"I seem to see a big cylinder rolling through space, sweeping the stars out of its way...."

Four hours. Only three minutes left now, in the normal world. I can't wait to get any deeper, Herman thought. It's got to be now or never.

"You must understand that these feelings of resentment and hatred are normal," he said, trying to keep the strain out of his voice, "but, at the same time, you have outgrown them—you can rise above them now. You are an individual in your own right, Primus. You have a job to do that only you can fill, and it's an important job. That's what matters, not all this infantile emotional clutter...."

He talked on, not daring to look at his watch.

Primus looked up, and a huge smile broke over his face. He began, "Why, of—"

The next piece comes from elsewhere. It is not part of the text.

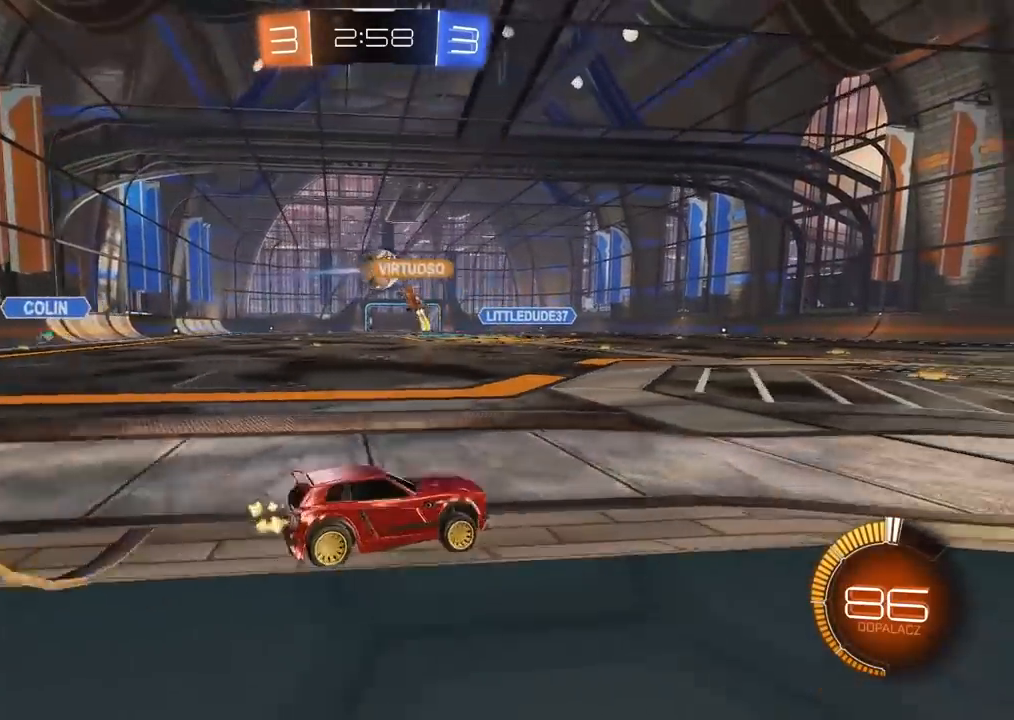
{"buttons": [], "left_stick": "left", "right_stick": "center", "events": [[50, "left_stick", "center"], [283, "left_stick", "left"], [317, "R2", "up"]]}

erman found himself walking along Forty-second Street, heading toward the Hudson. The pavement was solid under his feet; the canyon between the buildings was filled with the soft violet-orange glow of a summer evening in New York. In the eyes of the people he passed, he saw the same incredulous relief he felt. It was over. He'd done it.

He'd broken all the rules, but, incredibly, he'd got results.

Then he looked up and a chill spread over him. No one who knew the city would accept that ithyphallic parody as the Empire State Building, or those huge fleshy curves, as wanton as the mountains in which Mr. Maugham's "Sadie Thompson" had her lusty existence, as the prosaic hills of New Jersey.